2 x 400g/14oz salt marsh lamb rumps, trimmed
salt and freshly ground black pepper
110g/4oz hazelnuts, roughly chopped
1 tsp finely chopped fresh rosemary
2 tsp English mustard
300g/11oz runner beans, trimmed and sliced
2 tbsp roughly chopped fresh mint
2 tbsp roughly chopped fresh chives
mashed potato, to serve
Preheat the oven to 200C/400F/Gas 6.
Season the lamb with salt and freshly ground black pepper. Heat a frying pan until smoking, then add half of the butter to the pan. When the butter is foaming, add the lamb rumps and sear on all sides for 2-3 minutes, or until golden-brown all over. Remove from the pan and set aside.
Place the hazelnuts and rosemary into a food processor and pulse until the mixture resembles fine breadcrumbs. Tip the mixture out onto a plate. Brush the lamb evenly all over with the mustard, then roll in the hazelnuts to coat all over.
Place the lamb back into the frying pan and place into the oven for 12-15 minutes (for medium), or until cooked to your liking. Remove the lamb and set aside to rest for five minutes.
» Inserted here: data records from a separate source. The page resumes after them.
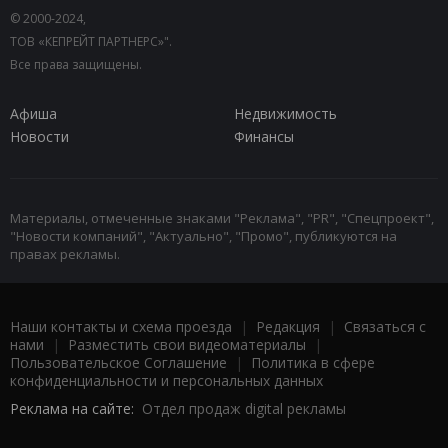
© 2000-2024,
ТОВ «КЕПРЕЙТ ПАРТНЕРС»".
Все права защищены.
Афиша
Недвижимость
Новости
Финансы
Материалы, отмеченные знаками "Реклама", "PR", "Спецпроект",
"Новости компаний", "Актуально", "Промо", публикуются на
правах рекламы.
Наши контакты и схема проезда
|
Редакция
|
Связаться с
нами
|
Разместить свои видеоматериалы
|
Пользовательское Соглашение
|
Политика в сфере
конфиденциальности и персональных данных
Реклама на сайте:
Отдел продаж digital рекламы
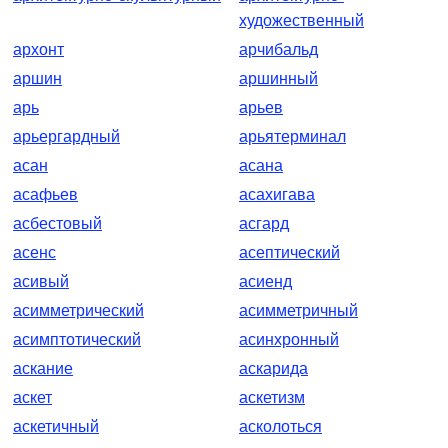
художественный
архонт
арчибальд
аршин
аршинный
арь
арьев
арьергардный
арьятерминал
асан
асана
асафьев
асахигава
асбестовый
асгард
асенс
асептический
асивый
асиенд
асимметрический
асимметричный
асимптотический
асинхронный
аскание
аскарида
аскет
аскетизм
аскетичный
асколоться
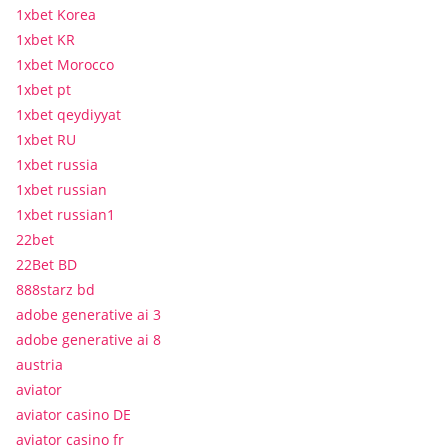
1xbet Korea
1xbet KR
1xbet Morocco
1xbet pt
1xbet qeydiyyat
1xbet RU
1xbet russia
1xbet russian
1xbet russian1
22bet
22Bet BD
888starz bd
adobe generative ai 3
adobe generative ai 8
austria
aviator
aviator casino DE
aviator casino fr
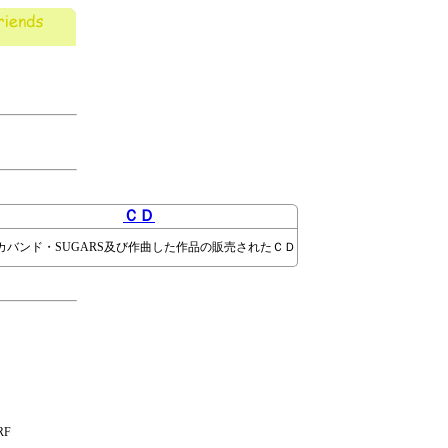
ＣＤ
カバンド・SUGARS及び作曲した作品の販売されたＣＤ
RF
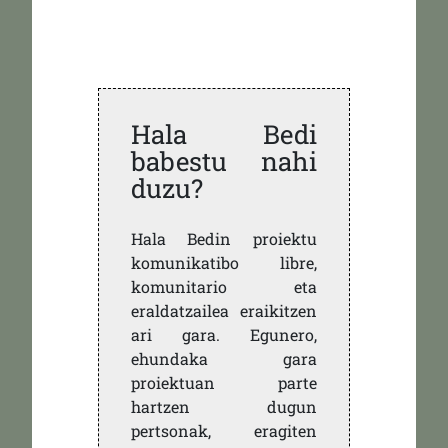
Hala Bedi
babestu nahi
duzu?
Hala Bedin proiektu
komunikatibo libre,
komunitario eta
eraldatzailea eraikitzen
ari gara. Egunero,
ehundaka gara
proiektuan parte
hartzen dugun
pertsonak, eragiten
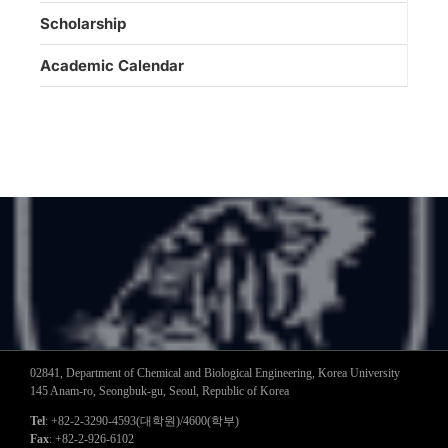
Scholarship
Academic Calendar
02841, Department of Chemical and Biological Engineering, Korea University
145 Anam-ro, Seongbuk-gu, Seoul, Republic of Korea
Tel
: +82-2-3290-4593(대학원)/4600(학부)
Fax
: +82-2-926-6102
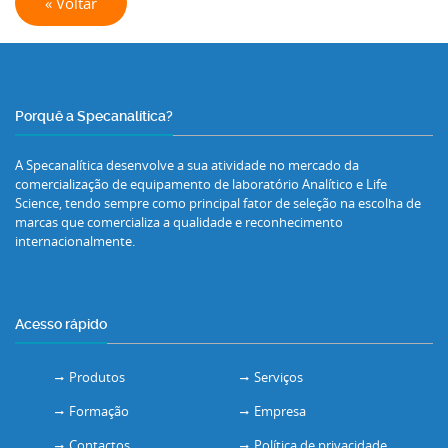
« Voltar
Porquê a Specanalítica?
A Specanalítica desenvolve a sua atividade no mercado da
comercialização de equipamento de laboratório Analítico e Life
Science, tendo sempre como principal fator de seleção na escolha de
marcas que comercializa a qualidade e reconhecimento
internacionalmente.
Acesso rápido
Produtos
Serviços
Formação
Empresa
Contactos
Política de privacidade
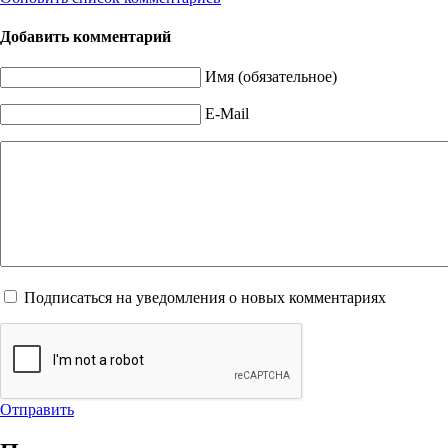
Добавить комментарий
Имя (обязательное)
E-Mail
Подписаться на уведомления о новых комментариях
Отправить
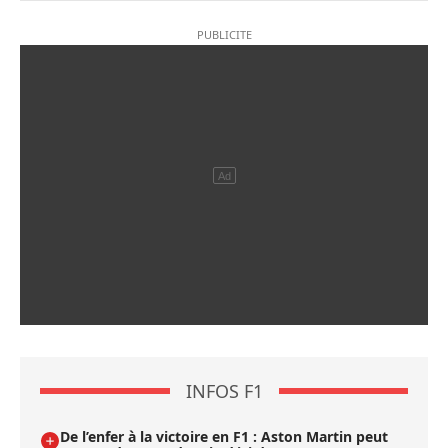
INFOS F1
De l’enfer à la victoire en F1 : Aston Martin peut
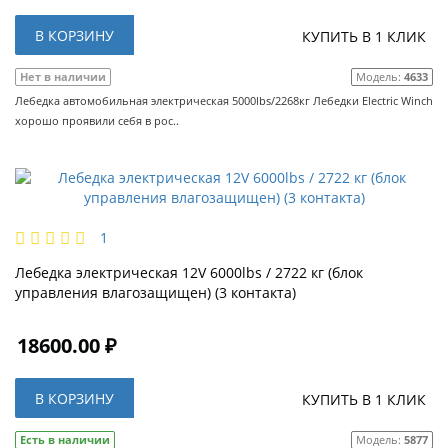
В КОРЗИНУ
КУПИТЬ В 1 КЛИК
Нет в наличии
Модель:
4633
Лебедка автомобильная электрическая 5000lbs/2268кг Лебедки Electric Winch
хорошо проявили себя в рос..
1
Лебедка электрическая 12V 6000lbs / 2722 кг (блок
управления влагозащищен) (3 контакта)
18600.00 ₽
В КОРЗИНУ
КУПИТЬ В 1 КЛИК
Есть в наличии
Модель:
5877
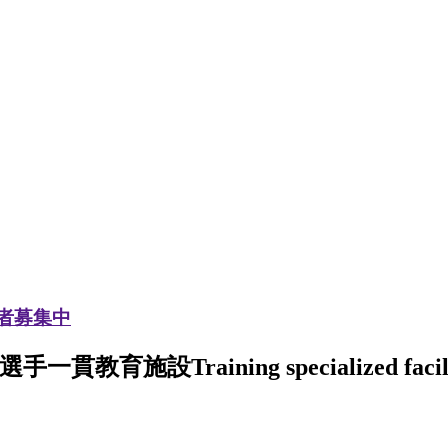
加者募集中
選手一貫教育施設
Training specialized facil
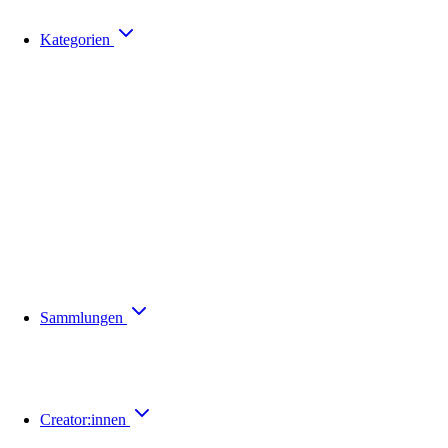
Kategorien
Sammlungen
Creator:innen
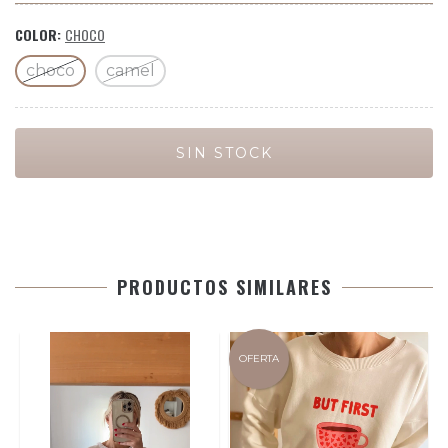
COLOR:
CHOCO
choco
camel
PRODUCTOS SIMILARES
OFERTA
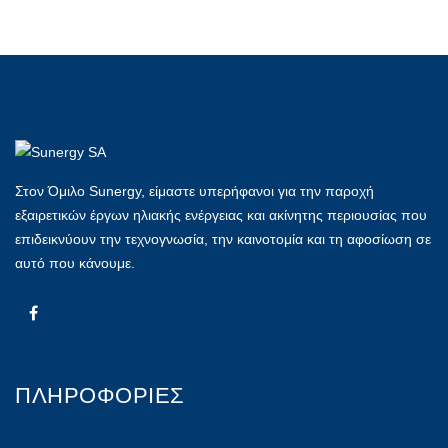
Στον Όμιλο Sunergy, είμαστε υπερήφανοι για την παροχή
εξαιρετικών έργων ηλιακής ενέργειας και ακίνητης περιουσίας που
επιδεικνύουν την τεχνογνωσία, την καινοτομία και τη αφοσίωση σε
αυτό που κάνουμε.
ΠΛΗΡΟΦΟΡΙΕΣ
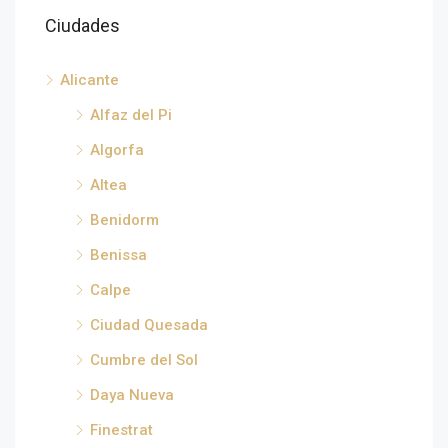
Ciudades
Alicante
Alfaz del Pi
Algorfa
Altea
Benidorm
Benissa
Calpe
Ciudad Quesada
Cumbre del Sol
Daya Nueva
Finestrat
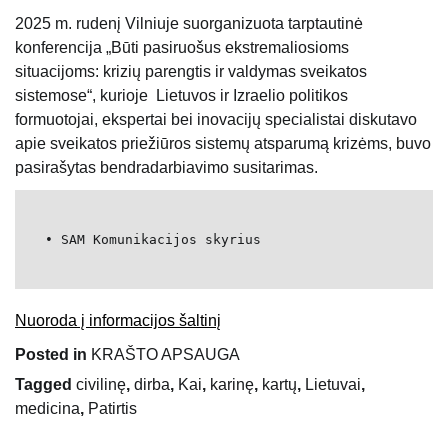
2025 m. rudenį Vilniuje suorganizuota tarptautinė
konferencija „Būti pasiruošus ekstremaliosioms
situacijoms: krizių parengtis ir valdymas sveikatos
sistemose“, kurioje Lietuvos ir Izraelio politikos
formuotojai, ekspertai bei inovacijų specialistai diskutavo
apie sveikatos priežiūros sistemų atsparumą krizėms, buvo
pasirašytas bendradarbiavimo susitarimas.
• SAM Komunikacijos skyrius
Nuoroda į informacijos šaltinį
Posted in
KRAŠTO APSAUGA
Tagged
civilinę
,
dirba
,
Kai
,
karinę
,
kartų
,
Lietuvai
,
medicina
,
Patirtis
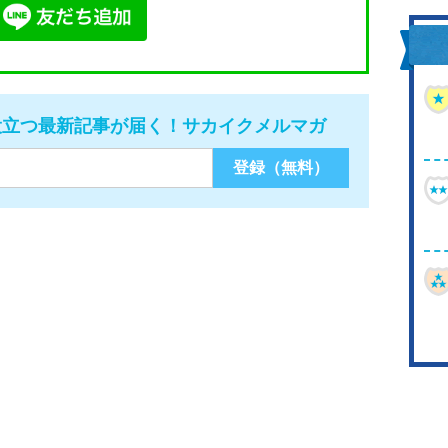
役立つ最新記事が届く！サカイクメルマガ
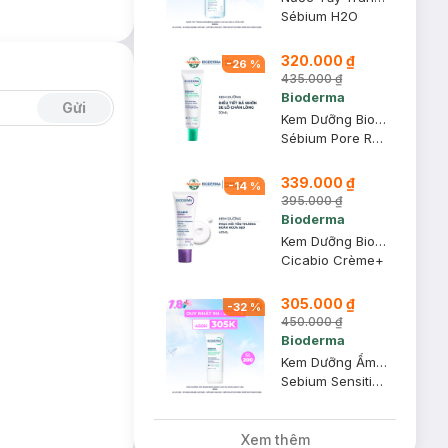
Sébium H2O
320.000 ₫
-
26
%
435.000 ₫
Bioderma
Gửi
Kem Dưỡng Bioderma Giúp Se Khít Lỗ Chân Lông 30ml
Sébium Pore Refiner
339.000 ₫
-
14
%
395.000 ₫
Bioderma
Kem Dưỡng Bioderma Phục Hồi Da Tổn Thương Và Ngừa Sẹo 40ml
Cicabio Crème+
305.000 ₫
-
32
%
450.000 ₫
Bioderma
Kem Dưỡng Ẩm Bioderma Dành Cho Da Mụn, Nhạy Cảm 30ml
Sebium Sensitive Soothing Anti-Blemish Care
Xem thêm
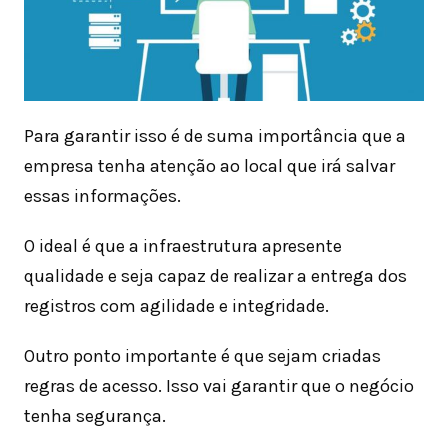
Para garantir isso é de suma importância que a
empresa tenha atenção ao local que irá salvar
essas informações.
O ideal é que a infraestrutura apresente
qualidade e seja capaz de realizar a entrega dos
registros com agilidade e integridade.
Outro ponto importante é que sejam criadas
regras de acesso. Isso vai garantir que o negócio
tenha segurança.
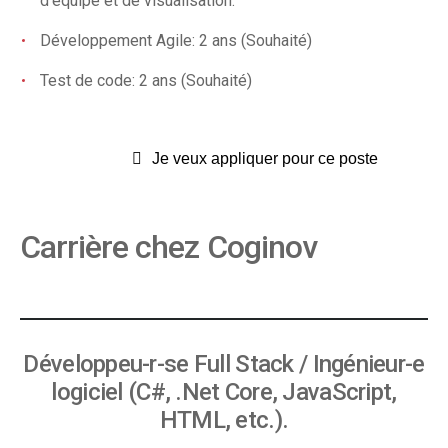
d'équipe et de visualisation.
Développement Agile: 2 ans (Souhaité)
Test de code: 2 ans (Souhaité)
Je veux appliquer pour ce poste
Carrière chez Coginov
Développeu-r-se Full Stack / Ingénieur-e
logiciel (C#, .Net Core, JavaScript,
HTML, etc.).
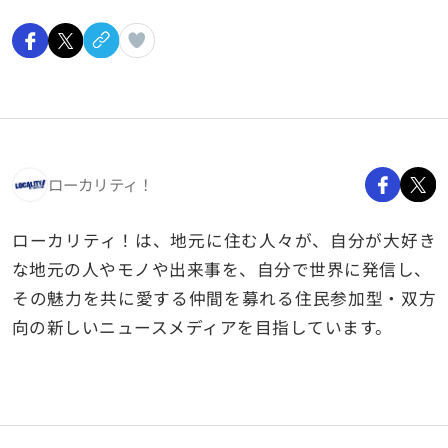
ローカリティ！
ローカリティ！は、地元に住む人々が、自分が大好き
な地元の人やモノや出来事を、自分で世界に発信し、
その魅力を共に愛する仲間を募れる住民参加型・双方
向の新しいニュースメディアを目指しています。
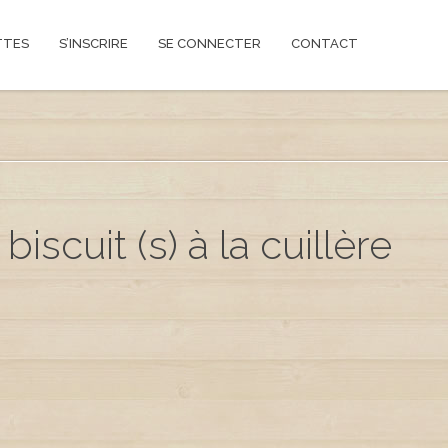
TTES
S’INSCRIRE
SE CONNECTER
CONTACT
iscuit (s) à la cuillère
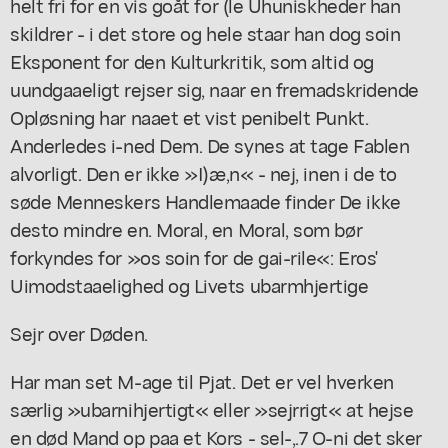
helt fri for en vis goåt for (le Uhuniskheder han
skildrer - i det store og hele staar han dog soin
Eksponent for den Kulturkritik, som altid og
uundgaaeligt rejser sig, naar en fremadskridende
Opløsning har naaet et vist penibelt Punkt.
Anderledes i-ned Dem. De synes at tage Fablen
alvorligt. Den er ikke »I)æ,n« - nej, inen i de to
søde Menneskers Handlemaade finder De ikke
desto mindre en. Moral, en Moral, som bør
forkyndes for »os soin for de gai-rile«: Eros'
Uimodstaaelighed og Livets ubarmhjertige
Sejr over Døden.
Har man set M-age til Pjat. Det er vel hverken
særlig »ubarnihjertigt« eller »sejrrigt« at hejse
en død Mand op paa et Kors - sel-,.7 O-ni det sker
Heat the remaining butter in a clean frying pan until foaming, then add the runner beans to the pan. Pour in enough water to just cover the beans, then bring to a simmer and cook for 3-4 minutes, or until the beans are just tender and most of the liquid has evaporated. Season, to taste, with salt and freshly ground black pepper and stir in the chopped mint and chives.
To serve, carve the lamb into thick slices. Spoon the mashed potato into the centre of each serving plate and top each mound with a few slices of the lamb. Place the runner beans alongside, then drizzle over any of the pan juices from cooking the lamb.